Go through the records and extract every line with the word "three".

= Information shown =
=== Begin Enclosure ===
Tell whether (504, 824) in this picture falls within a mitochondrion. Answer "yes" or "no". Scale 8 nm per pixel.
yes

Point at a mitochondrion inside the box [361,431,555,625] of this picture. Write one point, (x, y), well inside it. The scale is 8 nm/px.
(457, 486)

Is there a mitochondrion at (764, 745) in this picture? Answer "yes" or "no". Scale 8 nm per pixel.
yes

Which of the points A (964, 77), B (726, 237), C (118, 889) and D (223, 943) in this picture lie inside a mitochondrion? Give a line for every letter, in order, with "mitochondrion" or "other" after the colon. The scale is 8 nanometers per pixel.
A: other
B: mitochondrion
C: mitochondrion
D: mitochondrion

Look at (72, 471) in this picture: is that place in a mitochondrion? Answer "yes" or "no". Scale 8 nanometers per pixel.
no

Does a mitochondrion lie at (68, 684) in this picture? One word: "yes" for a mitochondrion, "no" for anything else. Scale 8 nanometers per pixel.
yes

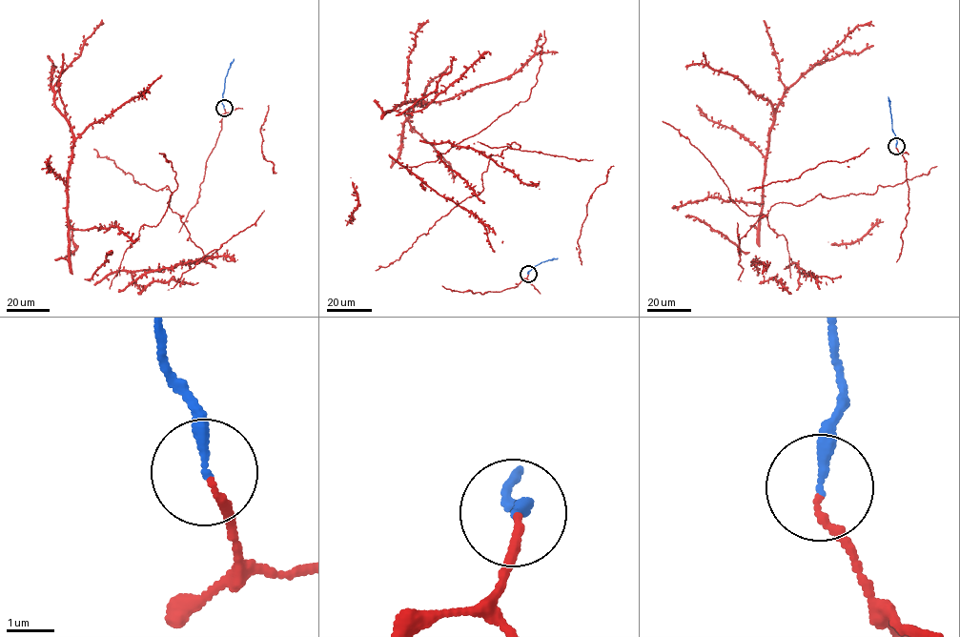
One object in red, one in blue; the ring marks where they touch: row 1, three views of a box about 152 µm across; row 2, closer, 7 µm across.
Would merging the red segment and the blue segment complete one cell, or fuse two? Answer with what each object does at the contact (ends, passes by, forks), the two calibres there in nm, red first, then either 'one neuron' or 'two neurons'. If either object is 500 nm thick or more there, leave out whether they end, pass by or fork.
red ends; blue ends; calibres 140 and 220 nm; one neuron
=== End Enclosure ===
=== Begin Enclosure ===
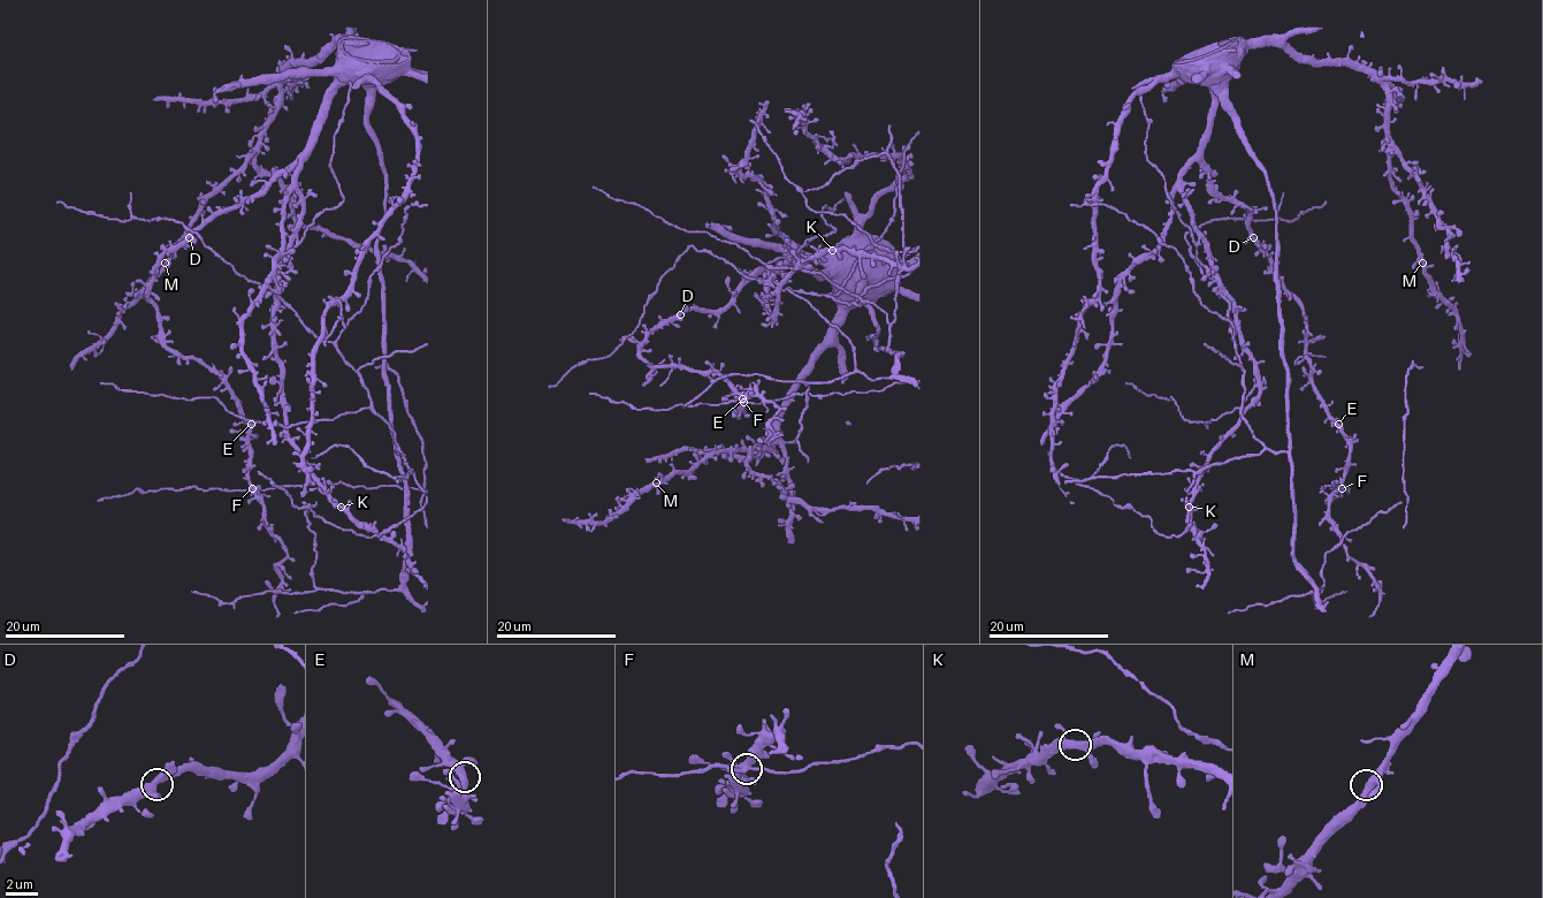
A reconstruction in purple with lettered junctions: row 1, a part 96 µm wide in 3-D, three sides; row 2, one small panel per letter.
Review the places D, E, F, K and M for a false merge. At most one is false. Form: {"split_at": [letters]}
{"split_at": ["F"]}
=== End Enclosure ===
= Answer to this exercise =
One object in red, one in blue; the ring marks where they touch: row 1, three views of a box about 152 µm across; row 2, closer, 7 µm across.
A reconstruction in purple with lettered junctions: row 1, a part 96 µm wide in 3-D, three sides; row 2, one small panel per letter.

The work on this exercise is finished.